(Collected data entries)
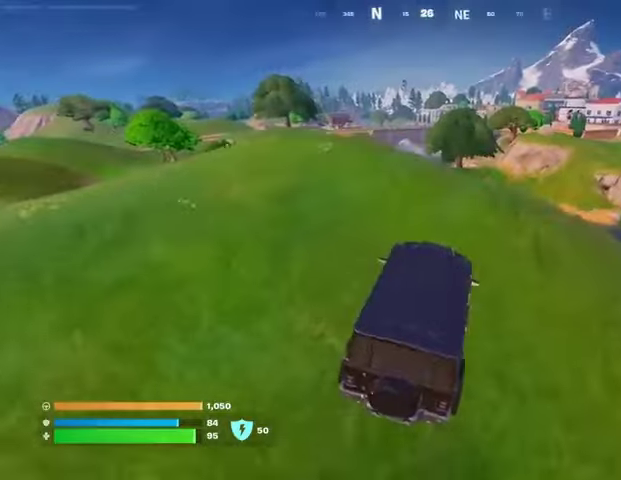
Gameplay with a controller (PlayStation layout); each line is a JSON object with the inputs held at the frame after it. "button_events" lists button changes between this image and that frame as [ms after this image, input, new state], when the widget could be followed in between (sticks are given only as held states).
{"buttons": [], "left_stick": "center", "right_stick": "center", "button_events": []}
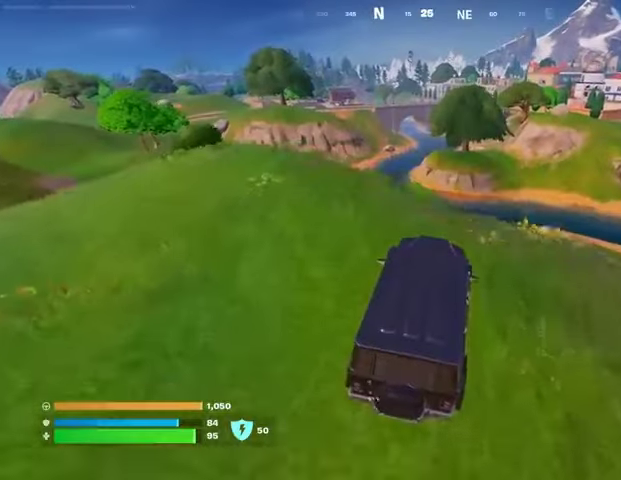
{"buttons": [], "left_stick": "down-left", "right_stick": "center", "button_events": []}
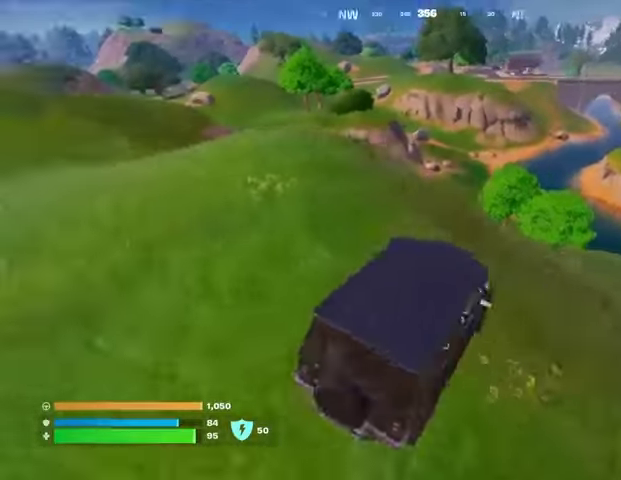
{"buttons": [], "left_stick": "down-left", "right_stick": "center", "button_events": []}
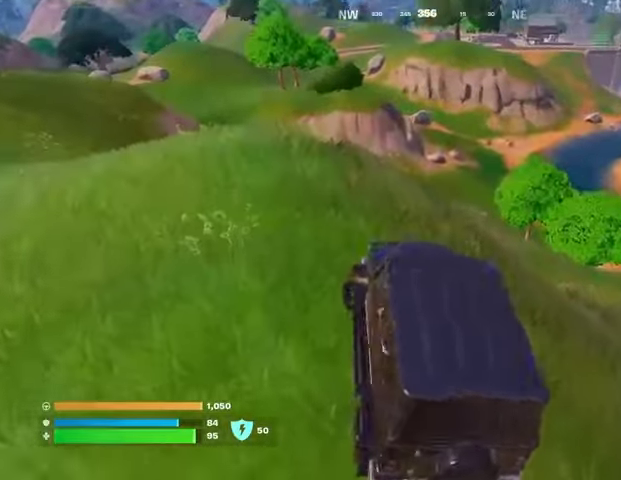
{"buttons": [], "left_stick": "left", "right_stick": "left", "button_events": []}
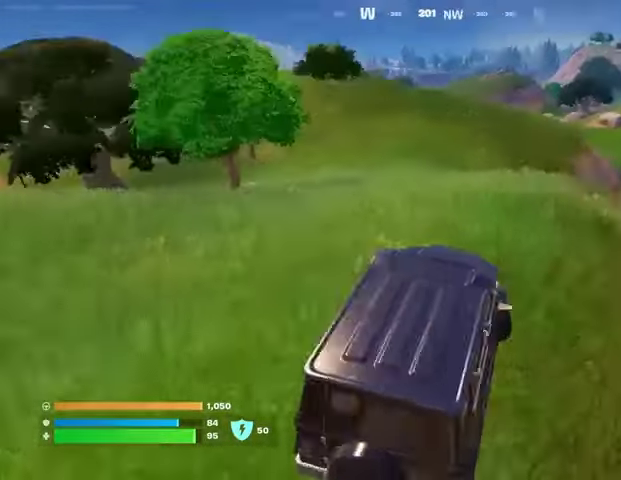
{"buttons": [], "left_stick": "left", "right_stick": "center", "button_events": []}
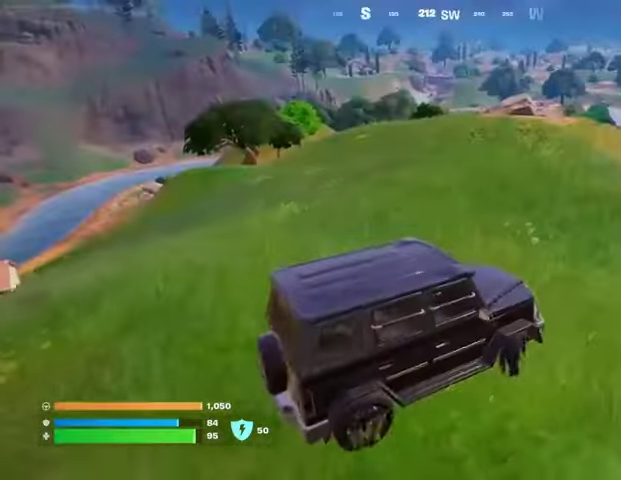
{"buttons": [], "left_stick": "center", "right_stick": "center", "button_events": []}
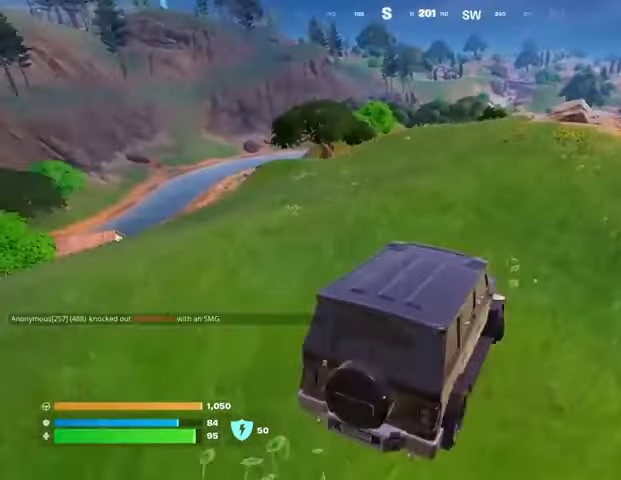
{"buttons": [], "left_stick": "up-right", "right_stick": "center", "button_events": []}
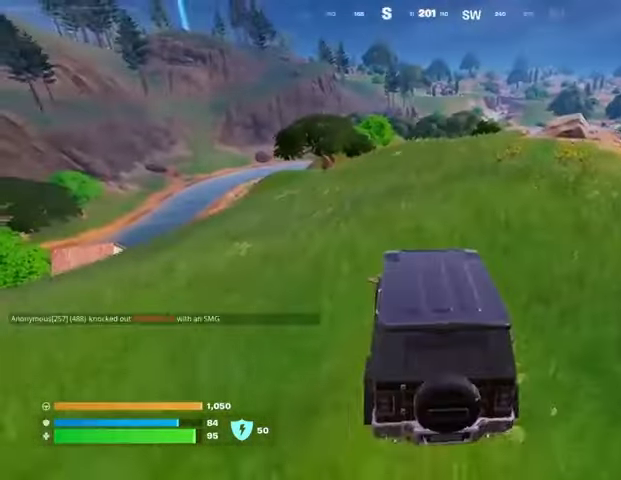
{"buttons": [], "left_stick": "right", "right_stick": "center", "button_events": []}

▸ **Task details**:
An exact copy of the entries above is required; pictures are not part of it.

▸ **Solution to this exercise**:
Gameplay with a controller (PlayStation layout); each line is a JSON object with the inputs held at the frame after it. "button_events" lists button changes between this image and that frame as [ms after this image, input, new state], when the widget could be followed in between (sticks are given only as held states).
{"buttons": [], "left_stick": "center", "right_stick": "center", "button_events": []}
{"buttons": [], "left_stick": "down-left", "right_stick": "center", "button_events": []}
{"buttons": [], "left_stick": "down-left", "right_stick": "center", "button_events": []}
{"buttons": [], "left_stick": "left", "right_stick": "left", "button_events": []}
{"buttons": [], "left_stick": "left", "right_stick": "center", "button_events": []}
{"buttons": [], "left_stick": "center", "right_stick": "center", "button_events": []}
{"buttons": [], "left_stick": "up-right", "right_stick": "center", "button_events": []}
{"buttons": [], "left_stick": "right", "right_stick": "center", "button_events": []}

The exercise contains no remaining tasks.